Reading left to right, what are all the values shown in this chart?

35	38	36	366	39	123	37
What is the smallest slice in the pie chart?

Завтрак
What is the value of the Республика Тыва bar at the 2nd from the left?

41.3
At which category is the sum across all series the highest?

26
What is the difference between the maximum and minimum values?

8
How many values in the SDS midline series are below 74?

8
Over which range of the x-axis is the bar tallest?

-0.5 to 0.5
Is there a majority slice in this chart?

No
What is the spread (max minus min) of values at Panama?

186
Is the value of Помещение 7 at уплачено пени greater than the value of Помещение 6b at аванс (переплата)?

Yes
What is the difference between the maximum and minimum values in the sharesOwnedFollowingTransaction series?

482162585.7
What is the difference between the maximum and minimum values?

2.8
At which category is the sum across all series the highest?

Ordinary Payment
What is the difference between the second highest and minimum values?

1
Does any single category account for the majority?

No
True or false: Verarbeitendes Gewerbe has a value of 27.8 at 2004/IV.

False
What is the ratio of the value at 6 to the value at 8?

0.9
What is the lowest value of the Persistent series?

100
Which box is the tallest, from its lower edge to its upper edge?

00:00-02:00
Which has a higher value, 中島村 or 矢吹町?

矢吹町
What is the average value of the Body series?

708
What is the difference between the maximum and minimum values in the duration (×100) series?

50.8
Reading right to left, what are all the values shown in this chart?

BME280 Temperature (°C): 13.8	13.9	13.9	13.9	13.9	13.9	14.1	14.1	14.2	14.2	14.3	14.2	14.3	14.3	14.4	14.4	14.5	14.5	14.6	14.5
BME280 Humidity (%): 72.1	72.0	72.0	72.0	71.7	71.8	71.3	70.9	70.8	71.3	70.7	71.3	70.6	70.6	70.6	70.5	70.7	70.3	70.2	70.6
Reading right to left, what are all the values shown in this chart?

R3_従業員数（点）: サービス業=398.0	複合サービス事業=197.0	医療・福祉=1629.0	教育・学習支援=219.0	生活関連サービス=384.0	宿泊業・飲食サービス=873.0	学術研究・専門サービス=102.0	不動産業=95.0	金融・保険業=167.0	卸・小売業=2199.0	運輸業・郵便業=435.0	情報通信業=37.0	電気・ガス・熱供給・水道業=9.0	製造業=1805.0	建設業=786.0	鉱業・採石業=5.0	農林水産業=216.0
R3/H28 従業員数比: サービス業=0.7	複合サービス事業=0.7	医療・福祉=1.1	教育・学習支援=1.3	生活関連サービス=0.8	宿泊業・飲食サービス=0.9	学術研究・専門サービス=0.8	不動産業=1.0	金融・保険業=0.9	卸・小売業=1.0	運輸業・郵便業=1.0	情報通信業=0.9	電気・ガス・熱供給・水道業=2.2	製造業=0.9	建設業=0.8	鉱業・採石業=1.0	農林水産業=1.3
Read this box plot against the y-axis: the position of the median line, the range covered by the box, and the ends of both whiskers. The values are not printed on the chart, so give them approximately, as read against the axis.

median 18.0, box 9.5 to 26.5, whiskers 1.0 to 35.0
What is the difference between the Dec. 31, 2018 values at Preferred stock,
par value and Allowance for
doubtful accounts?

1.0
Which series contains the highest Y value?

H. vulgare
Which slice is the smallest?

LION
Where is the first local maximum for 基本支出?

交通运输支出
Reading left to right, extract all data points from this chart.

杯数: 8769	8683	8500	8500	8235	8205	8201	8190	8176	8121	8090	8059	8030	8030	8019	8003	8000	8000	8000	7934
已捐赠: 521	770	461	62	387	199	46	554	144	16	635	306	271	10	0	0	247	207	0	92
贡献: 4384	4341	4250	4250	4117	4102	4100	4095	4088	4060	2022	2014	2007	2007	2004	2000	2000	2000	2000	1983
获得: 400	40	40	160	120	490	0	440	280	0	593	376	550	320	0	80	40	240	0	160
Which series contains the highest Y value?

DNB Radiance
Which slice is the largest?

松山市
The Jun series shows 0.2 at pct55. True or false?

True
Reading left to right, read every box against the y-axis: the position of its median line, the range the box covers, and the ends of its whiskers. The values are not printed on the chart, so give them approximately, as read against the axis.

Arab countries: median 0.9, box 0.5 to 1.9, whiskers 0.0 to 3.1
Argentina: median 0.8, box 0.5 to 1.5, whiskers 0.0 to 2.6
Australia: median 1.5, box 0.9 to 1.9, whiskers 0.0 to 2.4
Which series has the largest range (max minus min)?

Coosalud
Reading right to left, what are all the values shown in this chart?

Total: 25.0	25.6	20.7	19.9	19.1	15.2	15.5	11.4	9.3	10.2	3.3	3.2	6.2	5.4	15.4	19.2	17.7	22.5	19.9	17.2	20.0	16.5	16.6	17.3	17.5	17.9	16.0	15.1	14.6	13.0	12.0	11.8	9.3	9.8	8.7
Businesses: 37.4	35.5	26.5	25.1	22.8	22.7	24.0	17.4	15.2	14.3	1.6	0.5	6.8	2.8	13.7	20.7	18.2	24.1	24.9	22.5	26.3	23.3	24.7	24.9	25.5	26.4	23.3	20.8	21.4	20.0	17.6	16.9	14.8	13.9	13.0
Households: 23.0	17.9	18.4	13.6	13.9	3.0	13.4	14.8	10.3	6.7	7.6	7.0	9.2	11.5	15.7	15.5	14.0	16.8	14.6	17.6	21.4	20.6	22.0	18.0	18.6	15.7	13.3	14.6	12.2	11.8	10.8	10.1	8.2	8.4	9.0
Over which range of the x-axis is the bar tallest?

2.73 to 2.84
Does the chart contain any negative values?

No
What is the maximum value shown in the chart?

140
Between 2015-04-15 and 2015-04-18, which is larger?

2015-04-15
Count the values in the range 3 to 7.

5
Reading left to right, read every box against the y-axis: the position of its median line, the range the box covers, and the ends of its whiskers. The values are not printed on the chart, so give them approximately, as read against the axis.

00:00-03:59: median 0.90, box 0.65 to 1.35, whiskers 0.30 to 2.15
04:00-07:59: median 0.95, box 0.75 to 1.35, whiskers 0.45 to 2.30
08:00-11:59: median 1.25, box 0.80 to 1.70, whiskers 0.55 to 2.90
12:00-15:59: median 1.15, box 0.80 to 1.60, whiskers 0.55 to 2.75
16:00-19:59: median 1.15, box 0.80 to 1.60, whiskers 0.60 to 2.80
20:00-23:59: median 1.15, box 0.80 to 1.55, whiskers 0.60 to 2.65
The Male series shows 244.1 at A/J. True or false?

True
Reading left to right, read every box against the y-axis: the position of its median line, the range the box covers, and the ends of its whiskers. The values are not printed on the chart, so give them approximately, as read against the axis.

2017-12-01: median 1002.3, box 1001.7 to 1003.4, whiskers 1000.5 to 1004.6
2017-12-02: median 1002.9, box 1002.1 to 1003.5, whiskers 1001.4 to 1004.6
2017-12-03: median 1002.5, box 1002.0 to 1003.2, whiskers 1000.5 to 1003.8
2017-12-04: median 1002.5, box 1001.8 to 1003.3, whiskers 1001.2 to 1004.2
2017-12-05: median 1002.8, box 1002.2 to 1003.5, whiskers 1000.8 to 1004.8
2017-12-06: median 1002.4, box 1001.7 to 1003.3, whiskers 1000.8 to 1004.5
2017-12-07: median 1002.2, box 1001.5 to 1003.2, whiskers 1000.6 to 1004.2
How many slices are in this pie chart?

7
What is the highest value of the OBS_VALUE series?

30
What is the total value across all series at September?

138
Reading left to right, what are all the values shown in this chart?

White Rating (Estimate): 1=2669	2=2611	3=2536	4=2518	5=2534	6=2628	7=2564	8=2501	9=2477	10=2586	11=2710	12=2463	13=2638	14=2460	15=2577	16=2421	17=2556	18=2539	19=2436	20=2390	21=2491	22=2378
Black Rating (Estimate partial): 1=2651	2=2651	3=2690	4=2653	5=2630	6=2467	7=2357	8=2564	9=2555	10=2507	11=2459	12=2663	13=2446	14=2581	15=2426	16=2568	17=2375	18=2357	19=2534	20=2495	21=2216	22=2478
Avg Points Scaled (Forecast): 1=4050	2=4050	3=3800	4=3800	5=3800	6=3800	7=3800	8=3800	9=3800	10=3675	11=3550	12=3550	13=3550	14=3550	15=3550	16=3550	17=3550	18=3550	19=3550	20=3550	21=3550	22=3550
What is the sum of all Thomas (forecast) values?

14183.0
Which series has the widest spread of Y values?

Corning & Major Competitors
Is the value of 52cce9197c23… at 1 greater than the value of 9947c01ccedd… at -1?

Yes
··········
#### What is expected:
Count the lines in the items above that contain the string "difference", matching case exactly, and reply with the number alone.

#### Answer section:
6